What to do - Below is a listing; copy all of it exactly.

[Data records Boundary: Start]

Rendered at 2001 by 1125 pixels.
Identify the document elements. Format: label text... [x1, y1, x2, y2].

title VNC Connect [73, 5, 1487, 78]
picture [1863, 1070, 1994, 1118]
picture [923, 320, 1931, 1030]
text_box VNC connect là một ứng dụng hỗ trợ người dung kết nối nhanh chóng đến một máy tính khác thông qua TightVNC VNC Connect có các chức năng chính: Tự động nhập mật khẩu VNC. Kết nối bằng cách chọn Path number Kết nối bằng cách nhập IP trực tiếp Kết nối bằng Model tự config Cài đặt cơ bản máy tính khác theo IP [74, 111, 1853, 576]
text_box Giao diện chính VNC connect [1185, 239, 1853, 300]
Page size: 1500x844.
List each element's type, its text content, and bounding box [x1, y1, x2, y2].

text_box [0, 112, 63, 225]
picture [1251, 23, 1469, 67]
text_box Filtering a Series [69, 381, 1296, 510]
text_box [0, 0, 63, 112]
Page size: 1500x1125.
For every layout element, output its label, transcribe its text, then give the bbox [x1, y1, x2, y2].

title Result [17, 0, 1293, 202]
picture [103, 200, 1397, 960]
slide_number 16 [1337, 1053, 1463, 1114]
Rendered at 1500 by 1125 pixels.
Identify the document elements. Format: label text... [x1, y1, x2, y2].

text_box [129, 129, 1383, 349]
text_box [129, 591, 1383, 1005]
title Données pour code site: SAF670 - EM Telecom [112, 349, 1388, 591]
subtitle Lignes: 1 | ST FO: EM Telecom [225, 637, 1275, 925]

[Data records Boundary: End]

Answer section -
Rendered at 2001 by 1125 pixels.
Identify the document elements. Format: label text... [x1, y1, x2, y2].

title VNC Connect [73, 5, 1487, 78]
picture [1863, 1070, 1994, 1118]
picture [923, 320, 1931, 1030]
text_box VNC connect là một ứng dụng hỗ trợ người dung kết nối nhanh chóng đến một máy tính khác thông qua TightVNC VNC Connect có các chức năng chính: Tự động nhập mật khẩu VNC. Kết nối bằng cách chọn Path number Kết nối bằng cách nhập IP trực tiếp Kết nối bằng Model tự config Cài đặt cơ bản máy tính khác theo IP [74, 111, 1853, 576]
text_box Giao diện chính VNC connect [1185, 239, 1853, 300]
Page size: 1500x844.
List each element's type, its text content, and bounding box [x1, y1, x2, y2].

text_box [0, 112, 63, 225]
picture [1251, 23, 1469, 67]
text_box Filtering a Series [69, 381, 1296, 510]
text_box [0, 0, 63, 112]
Page size: 1500x1125.
For every layout element, output its label, transcribe its text, then give the bbox [x1, y1, x2, y2].

title Result [17, 0, 1293, 202]
picture [103, 200, 1397, 960]
slide_number 16 [1337, 1053, 1463, 1114]
Rendered at 1500 by 1125 pixels.
Identify the document elements. Format: label text... [x1, y1, x2, y2].

text_box [129, 129, 1383, 349]
text_box [129, 591, 1383, 1005]
title Données pour code site: SAF670 - EM Telecom [112, 349, 1388, 591]
subtitle Lignes: 1 | ST FO: EM Telecom [225, 637, 1275, 925]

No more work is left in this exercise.